これは,想像だが,教授としては, 割と力をあまり入れず楽にこれらの曲を作ったのではないだろうか。 うまくできたサントラだが、 全体に、近年のこの種のドラマのBGMにありがちなスタイルと響きの音楽だと言うことが出来ると思う。 つまりは、優れた職人技の域を出ていない。 音楽の鉄人として、よく注文に応えたということだ。 ただ、「Tully Hooked」という曲には,一言触れておかないわけにはいかない。 アジア的なシャーマニズムの、「神秘」というより「悪魔的な」まがまがしさ。 しかもポップという怖い曲。

1993-Little Buddha
ベルトリッチ監督と坂本龍一コンビによる三作目の作品。 題名でもわかる通り非常に哲学的な内容の映画。 ストーリー。全体を、およそふたつの時間の流れが貫いている。 ひとつは、ブッダが出家して、解脱へむけて苦闘する様子を作者の解釈で描いていく。 平行して、しかし、舞台は、時空を越えて、一気に現代の、アメリカ(西洋!)に跳ぶ。 アメリカの平凡な市民生活を営んでいた少年が、 チベット仏教最高の僧侶の生まれ変わりであることを次第に自覚していく。 ベルトリッチは、「ラスト・エンペラー」といい、 「リトル・ブッダ」といい尋常ならざるアジアへの傾倒を示している。

坂本は、ここでは一層,響きの精神的な深さで音楽をつくっている。 くだけた言い方をすれば、旋律の輪郭がはっきりした(ラスト・エンペラーのような)曲とは違う音楽ということ。 旋律の振幅は、最小限に抑えられている。 しかし、耳を澄まして聴くと、内面の深いところでの実に豊かな、 あるいは、激しい変化を聞き取ることができる。 例えば、「Acceplance-End Credits」を聴くと、苦悩に打ちひしがれていたブッダが、堅い決心ととも敢然とに立ち上がり、 力強く前進を始めていく過程が切々と伝わってくる。 無論それは、軍人的な英雄が、勇気を奮い起こして、 華々しいファンファーレとともに起死回生の挙に出る, といったようなシーンとは全然違うニュアンスの曲調で表現される。
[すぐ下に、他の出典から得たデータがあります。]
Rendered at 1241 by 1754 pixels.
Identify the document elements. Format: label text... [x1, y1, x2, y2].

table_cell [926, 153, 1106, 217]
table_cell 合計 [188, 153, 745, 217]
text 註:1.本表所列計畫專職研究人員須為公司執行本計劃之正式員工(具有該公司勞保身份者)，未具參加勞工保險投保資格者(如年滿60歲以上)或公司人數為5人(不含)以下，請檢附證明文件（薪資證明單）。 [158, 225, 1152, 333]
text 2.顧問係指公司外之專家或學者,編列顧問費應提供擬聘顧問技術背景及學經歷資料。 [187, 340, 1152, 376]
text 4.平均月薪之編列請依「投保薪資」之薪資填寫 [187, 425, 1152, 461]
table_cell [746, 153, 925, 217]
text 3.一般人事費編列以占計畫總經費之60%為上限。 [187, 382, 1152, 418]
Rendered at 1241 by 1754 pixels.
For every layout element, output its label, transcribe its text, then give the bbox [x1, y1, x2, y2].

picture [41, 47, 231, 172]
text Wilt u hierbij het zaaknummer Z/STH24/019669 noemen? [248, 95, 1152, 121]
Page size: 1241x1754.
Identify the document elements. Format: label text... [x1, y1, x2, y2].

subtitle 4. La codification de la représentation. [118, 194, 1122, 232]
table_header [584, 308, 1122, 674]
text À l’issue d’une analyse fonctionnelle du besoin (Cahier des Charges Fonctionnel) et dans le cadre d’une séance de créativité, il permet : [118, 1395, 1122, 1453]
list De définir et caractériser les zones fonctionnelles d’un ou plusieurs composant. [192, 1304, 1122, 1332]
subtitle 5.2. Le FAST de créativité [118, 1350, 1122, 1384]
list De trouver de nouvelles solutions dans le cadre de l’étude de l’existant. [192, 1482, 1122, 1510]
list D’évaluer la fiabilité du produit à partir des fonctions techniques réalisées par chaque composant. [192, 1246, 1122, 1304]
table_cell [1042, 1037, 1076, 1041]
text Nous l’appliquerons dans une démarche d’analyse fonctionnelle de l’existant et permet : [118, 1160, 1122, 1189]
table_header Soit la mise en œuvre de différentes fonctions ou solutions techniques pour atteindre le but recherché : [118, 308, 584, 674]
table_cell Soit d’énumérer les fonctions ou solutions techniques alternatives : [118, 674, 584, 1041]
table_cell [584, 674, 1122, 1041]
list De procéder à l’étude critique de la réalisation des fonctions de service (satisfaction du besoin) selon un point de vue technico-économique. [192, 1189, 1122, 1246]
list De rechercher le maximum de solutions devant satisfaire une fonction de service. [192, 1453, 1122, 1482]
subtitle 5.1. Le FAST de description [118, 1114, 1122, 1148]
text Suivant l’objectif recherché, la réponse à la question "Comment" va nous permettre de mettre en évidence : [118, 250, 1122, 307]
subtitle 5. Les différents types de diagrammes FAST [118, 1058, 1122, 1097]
当初、この映画のMain Themeとしては、坂本龍一は、今では「Sweet Revenge」と言う曲名の楽曲を提示したらしいが、 ベルトリッチの方で作品のテーマに不適当ということで却下したそうだ。 坂本の方では、その曲に特に思い入れがあったからSolo Albumに収録。 「Sweet Revenge」というのは、ベルトリッチへのあてつけということらしい。仲のよろしいことで。